Identify every line in the records below that contains the word "年少人口", and copy each of those lines.
*** Material for this task
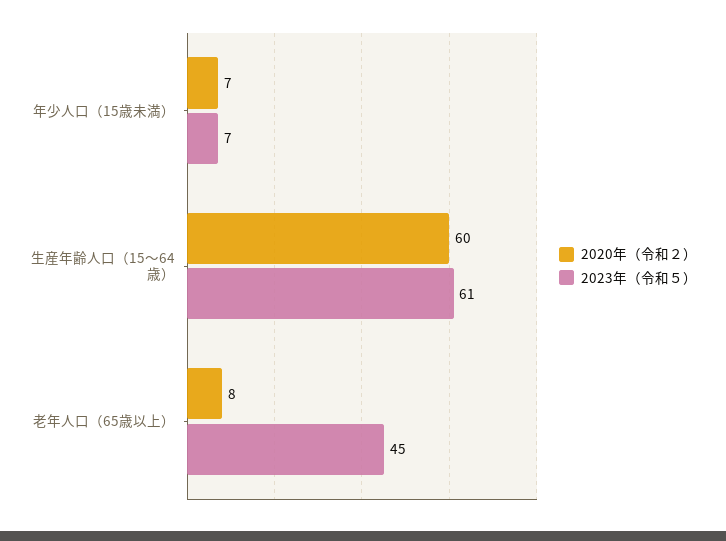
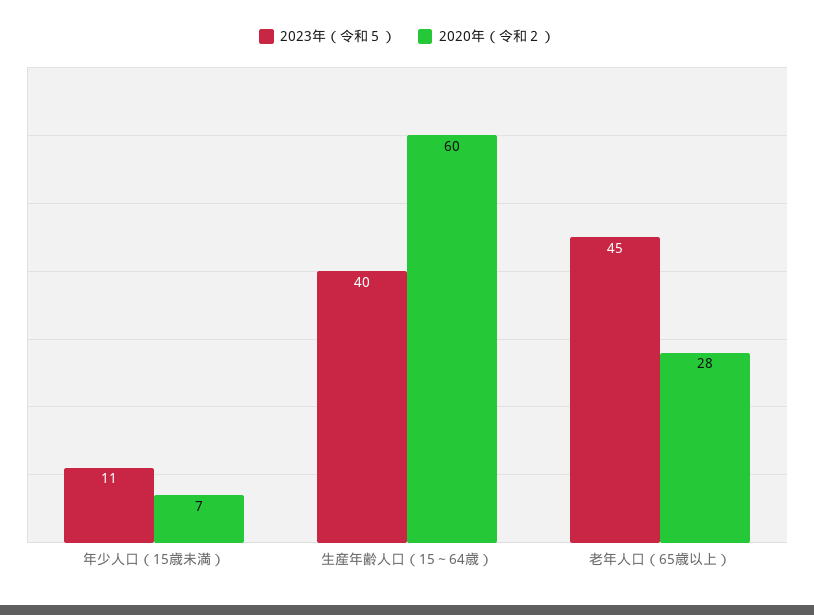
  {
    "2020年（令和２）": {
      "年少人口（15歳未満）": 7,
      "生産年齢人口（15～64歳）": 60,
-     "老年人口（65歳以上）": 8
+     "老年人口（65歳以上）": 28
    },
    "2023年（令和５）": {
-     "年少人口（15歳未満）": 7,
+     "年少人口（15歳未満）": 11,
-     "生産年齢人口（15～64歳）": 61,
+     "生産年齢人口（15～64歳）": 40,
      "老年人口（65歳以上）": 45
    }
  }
******
*** Material for this task
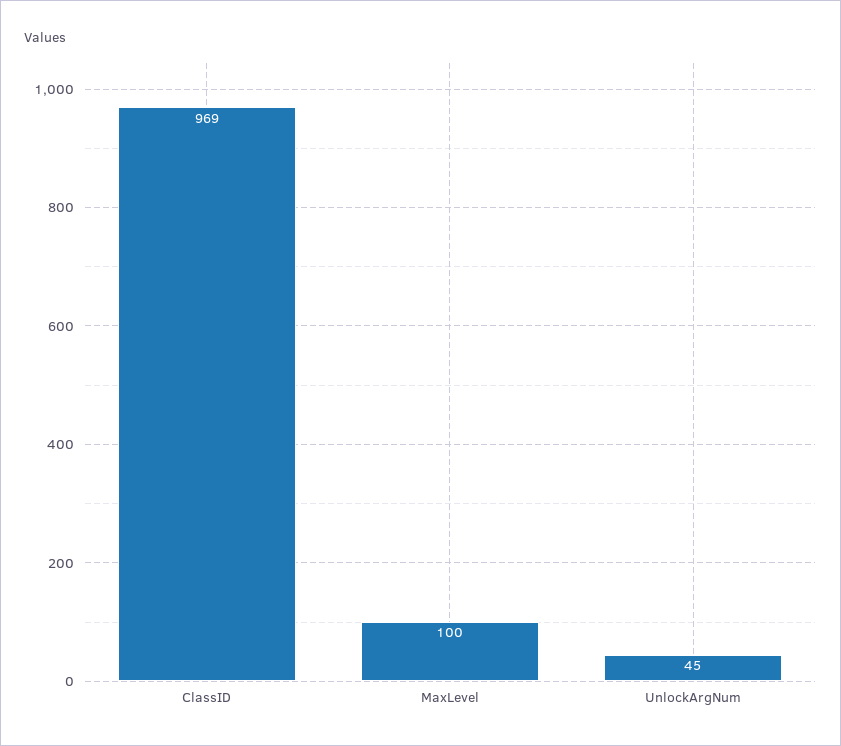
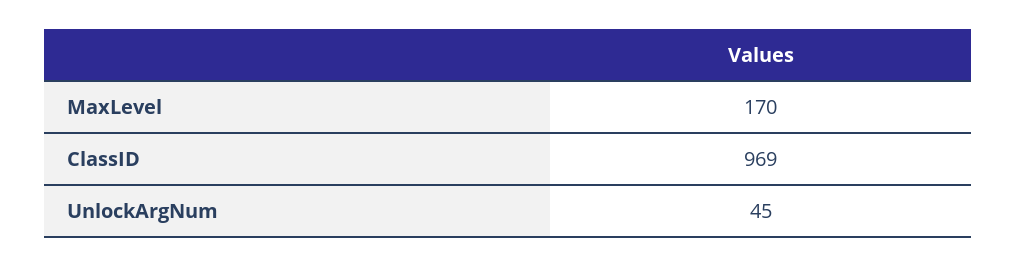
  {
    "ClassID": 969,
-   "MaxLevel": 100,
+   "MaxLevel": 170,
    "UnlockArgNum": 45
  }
******
*** Material for this task
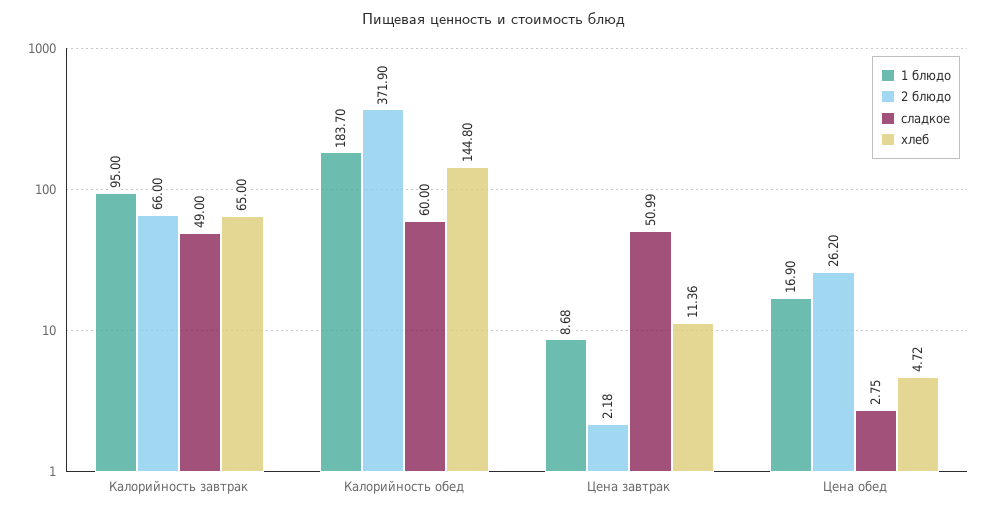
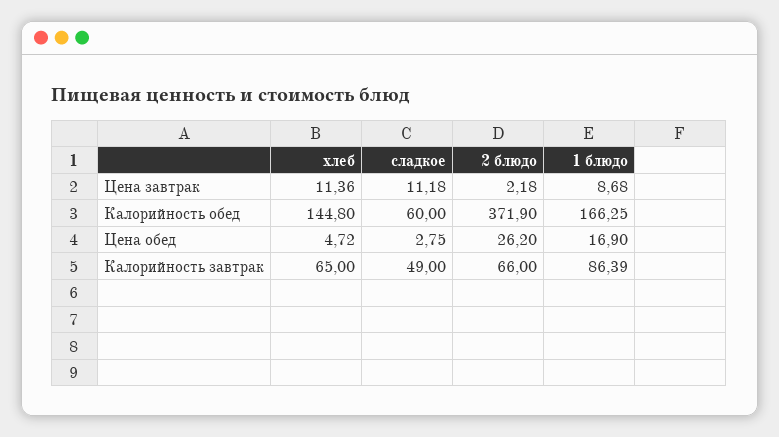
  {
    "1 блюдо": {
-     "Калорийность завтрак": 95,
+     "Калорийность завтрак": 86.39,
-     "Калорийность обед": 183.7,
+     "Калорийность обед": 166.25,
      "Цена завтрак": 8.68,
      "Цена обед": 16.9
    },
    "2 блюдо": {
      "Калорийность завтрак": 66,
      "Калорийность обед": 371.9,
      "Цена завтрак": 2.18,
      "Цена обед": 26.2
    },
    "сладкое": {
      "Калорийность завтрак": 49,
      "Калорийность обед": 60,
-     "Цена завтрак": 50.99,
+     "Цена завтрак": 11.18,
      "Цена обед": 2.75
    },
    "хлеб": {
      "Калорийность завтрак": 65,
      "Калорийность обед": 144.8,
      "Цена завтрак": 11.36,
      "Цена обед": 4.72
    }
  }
******
**Answer box:**
      "年少人口（15歳未満）": 7,
-     "年少人口（15歳未満）": 7,
+     "年少人口（15歳未満）": 11,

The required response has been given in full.